* **Trecho**
────

- O Fundo Social da Rússia recebeu cerca de 37 milhões de chamadas em 2025, entre elas dúvidas sobre pensões em criptomoedas e renda de mineração.
- Autoridades esclareceram que todos os pagamentos oficiais seguem em rublos, e a tributação de ativos digitais fica sob a responsabilidade da Receita Federal.
- A mineração de criptomoedas gera aproximadamente 1 bilhão de rublos por dia e alimenta o debate sobre como contabilizar essa renda.
- As bolsas de valores de Moscou e de São Petersburgo estão prontas para iniciar negociação de criptoativos até 1º de julho de 2026, com regras diferentes para investidores qualificados e não qualificados.
- O setor financeiro avança com Sberbank oferecendo investimentos ligados a criptomoedas, e a Tether registrou a marca Hadron no país para serviços relacionados a ativos digitais.
O Fundo de Pensões Social da Rússia recebeu cerca de 37 milhões de chamadas em 2025, com dúvidas sobre pagamentos em ativos digitais e renda de mineração entre os assuntos mais procurados. O órgão confirmou que todos os benefícios oficiais continuam pagos em rublos, e que a tributação de cripto fica a cargo do Fisco federal.
Interessados questionaram se seria possível receber pensão em criptomoedas e se a renda proveniente de mineração seria considerada no cálculo de benefícios. Especialistas explicaram o funcionamento atual, destacando que pagamentos do SFPS são exclusivamente em rublo e que impostos sobre ativos digitais são definidos pelo fisco.
A procura por informações sobre mineração reflete o aumento do interesse pela área, com estimativas de que a mineração atinja aproximadamente 1 bilhão de rublos diários. Paralelamente, as estruturas regulatórias seguem em construção com prazos de implementação até meados de 2026.
Avanços regulatórios e delimitações
No mês passado, o órgão regulador destacou que a mineração pode ser tratada como atividade de exportação no balanço comercial oficial, argumentando que ativos minerados possuem fluxo externo mesmo sem atravessar fronteiras físicas. A visão foi apresentada em fórum de investimentos.

────

* **Dados fornecidos**

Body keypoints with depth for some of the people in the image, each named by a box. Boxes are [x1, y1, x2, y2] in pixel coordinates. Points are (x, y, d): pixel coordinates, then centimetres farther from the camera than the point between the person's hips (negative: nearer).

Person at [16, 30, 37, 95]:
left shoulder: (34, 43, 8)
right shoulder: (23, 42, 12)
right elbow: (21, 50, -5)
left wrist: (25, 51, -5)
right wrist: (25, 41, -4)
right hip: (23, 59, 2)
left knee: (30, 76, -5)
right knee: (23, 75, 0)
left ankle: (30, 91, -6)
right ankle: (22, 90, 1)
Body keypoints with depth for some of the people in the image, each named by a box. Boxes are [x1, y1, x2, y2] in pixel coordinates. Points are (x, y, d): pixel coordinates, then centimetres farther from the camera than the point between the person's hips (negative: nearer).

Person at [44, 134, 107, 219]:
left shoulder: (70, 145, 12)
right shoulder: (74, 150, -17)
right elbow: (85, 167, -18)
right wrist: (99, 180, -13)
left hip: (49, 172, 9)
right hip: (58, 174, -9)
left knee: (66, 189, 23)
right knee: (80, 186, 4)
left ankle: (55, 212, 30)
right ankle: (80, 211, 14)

────

* **Seu objetivo**
Transcreva do texto sobre criptomoedas na Rússia tudo o que vai de "- A mineração" até "a ativos digitais.", sem mudar nada.

* **Resposta ao problema**
- A mineração de criptomoedas gera aproximadamente 1 bilhão de rublos por dia e alimenta o debate sobre como contabilizar essa renda.
- As bolsas de valores de Moscou e de São Petersburgo estão prontas para iniciar negociação de criptoativos até 1º de julho de 2026, com regras diferentes para investidores qualificados e não qualificados.
- O setor financeiro avança com Sberbank oferecendo investimentos ligados a criptomoedas, e a Tether registrou a marca Hadron no país para serviços relacionados a ativos digitais.